Sleepy Hollow on the Hudson River - Earth.com

Today’s Image of the Day from NASA Earth Observatory features the legendary region of Sleepy Hollow, a rocky landscape with forests and streams east of the Hudson River. 

In 1978, when the famous American author Washington Irving was 15 years old, he was sent to stay with a family friend in the lower Hudson River Valley to dodge a yellow fever epidemic in New York City. 

Irving stayed in Tarrytown about 25 miles north of Manhattan on the eastern side of the river.
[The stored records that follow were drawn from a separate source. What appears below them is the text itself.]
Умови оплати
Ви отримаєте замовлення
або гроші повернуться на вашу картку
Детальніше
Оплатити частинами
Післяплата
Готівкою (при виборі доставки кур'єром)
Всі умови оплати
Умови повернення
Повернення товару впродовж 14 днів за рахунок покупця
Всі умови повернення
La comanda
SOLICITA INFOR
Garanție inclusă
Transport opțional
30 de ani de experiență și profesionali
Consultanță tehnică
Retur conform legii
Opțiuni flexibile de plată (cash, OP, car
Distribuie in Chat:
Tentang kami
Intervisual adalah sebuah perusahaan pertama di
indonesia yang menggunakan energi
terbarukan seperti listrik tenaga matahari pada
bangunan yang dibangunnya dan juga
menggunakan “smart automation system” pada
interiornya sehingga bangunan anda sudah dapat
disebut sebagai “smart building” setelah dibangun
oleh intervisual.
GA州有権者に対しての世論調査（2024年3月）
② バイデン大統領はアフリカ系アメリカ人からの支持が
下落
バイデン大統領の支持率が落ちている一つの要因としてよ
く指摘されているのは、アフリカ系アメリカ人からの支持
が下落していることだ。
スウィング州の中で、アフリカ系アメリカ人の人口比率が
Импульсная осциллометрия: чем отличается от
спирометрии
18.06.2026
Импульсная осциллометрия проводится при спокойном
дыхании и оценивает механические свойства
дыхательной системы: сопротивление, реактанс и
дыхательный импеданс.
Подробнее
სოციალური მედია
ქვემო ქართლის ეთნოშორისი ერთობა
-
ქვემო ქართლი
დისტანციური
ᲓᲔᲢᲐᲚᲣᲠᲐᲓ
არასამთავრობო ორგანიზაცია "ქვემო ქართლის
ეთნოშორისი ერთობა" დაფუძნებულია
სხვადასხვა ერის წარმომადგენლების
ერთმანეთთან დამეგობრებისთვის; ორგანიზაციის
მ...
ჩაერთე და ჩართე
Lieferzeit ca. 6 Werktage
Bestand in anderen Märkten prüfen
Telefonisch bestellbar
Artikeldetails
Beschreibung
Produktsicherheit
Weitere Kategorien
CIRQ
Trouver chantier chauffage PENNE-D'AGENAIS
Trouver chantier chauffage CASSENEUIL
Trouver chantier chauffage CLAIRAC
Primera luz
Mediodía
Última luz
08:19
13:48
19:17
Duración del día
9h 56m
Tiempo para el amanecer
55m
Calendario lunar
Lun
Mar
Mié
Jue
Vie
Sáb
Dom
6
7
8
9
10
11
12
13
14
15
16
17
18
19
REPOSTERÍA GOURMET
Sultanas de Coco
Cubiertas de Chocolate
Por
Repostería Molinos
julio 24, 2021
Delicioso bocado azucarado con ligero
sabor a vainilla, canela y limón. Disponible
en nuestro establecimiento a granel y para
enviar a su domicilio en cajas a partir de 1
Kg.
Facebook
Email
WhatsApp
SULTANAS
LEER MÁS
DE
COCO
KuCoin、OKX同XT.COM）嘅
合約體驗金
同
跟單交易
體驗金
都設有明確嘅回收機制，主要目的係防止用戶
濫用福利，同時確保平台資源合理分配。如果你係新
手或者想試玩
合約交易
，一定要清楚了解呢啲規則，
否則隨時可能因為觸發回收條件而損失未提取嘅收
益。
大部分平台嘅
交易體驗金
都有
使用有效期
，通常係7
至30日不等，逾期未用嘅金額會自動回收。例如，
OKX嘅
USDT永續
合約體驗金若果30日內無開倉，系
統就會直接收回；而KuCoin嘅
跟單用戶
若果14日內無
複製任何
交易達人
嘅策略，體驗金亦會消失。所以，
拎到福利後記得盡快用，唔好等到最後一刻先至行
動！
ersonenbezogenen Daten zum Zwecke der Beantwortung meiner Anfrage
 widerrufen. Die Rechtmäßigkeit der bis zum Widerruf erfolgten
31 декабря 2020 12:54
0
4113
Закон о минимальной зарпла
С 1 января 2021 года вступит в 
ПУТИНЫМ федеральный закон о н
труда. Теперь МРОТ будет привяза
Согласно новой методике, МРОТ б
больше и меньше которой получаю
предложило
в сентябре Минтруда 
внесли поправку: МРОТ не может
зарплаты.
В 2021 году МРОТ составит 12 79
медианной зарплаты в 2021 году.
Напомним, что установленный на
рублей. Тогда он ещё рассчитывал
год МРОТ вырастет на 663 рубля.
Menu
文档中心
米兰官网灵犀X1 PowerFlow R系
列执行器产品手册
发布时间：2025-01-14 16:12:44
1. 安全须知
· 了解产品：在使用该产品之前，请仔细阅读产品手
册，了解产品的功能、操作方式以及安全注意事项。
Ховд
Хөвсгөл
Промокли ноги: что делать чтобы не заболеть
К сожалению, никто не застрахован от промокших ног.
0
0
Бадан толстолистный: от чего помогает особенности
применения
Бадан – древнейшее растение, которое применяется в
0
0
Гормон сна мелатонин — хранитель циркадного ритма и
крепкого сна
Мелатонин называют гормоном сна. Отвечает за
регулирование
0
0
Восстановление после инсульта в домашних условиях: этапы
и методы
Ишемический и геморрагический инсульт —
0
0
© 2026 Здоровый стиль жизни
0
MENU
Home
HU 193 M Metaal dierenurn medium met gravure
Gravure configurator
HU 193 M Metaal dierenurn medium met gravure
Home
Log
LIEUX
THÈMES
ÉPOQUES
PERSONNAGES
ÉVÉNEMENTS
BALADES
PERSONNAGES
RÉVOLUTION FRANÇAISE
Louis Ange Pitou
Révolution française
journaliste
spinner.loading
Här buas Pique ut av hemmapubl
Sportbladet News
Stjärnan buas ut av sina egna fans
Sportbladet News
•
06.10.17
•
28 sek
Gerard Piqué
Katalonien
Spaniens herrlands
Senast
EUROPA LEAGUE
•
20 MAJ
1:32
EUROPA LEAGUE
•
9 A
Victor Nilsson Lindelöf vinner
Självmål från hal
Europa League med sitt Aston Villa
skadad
According to NASA, Irving delighted in exploring the verdant, rocky landscapes north of Tarrytown, particularly an area later named Sleepy Hollow, where he eventually settled. 

Irving was ultimately buried in the Sleepy Hollow Cemetery in 1859, and the town celebrates its literary history with a festival each year. 

“The place still continues under the sway of some witching power, that holds a spell over the minds of the good people, causing them to walk in a continual reverie,” Irving wrote in The Legend of Sleepy Hollow. 

“The whole neighborhood abounds with local tales, haunted spots, and twilight superstitions; stars shoot and meteors glare oftener across the valley than in any other part of the country, and the nightmare, with her whole ninefold, seems to make it the favorite scene of her gambols.”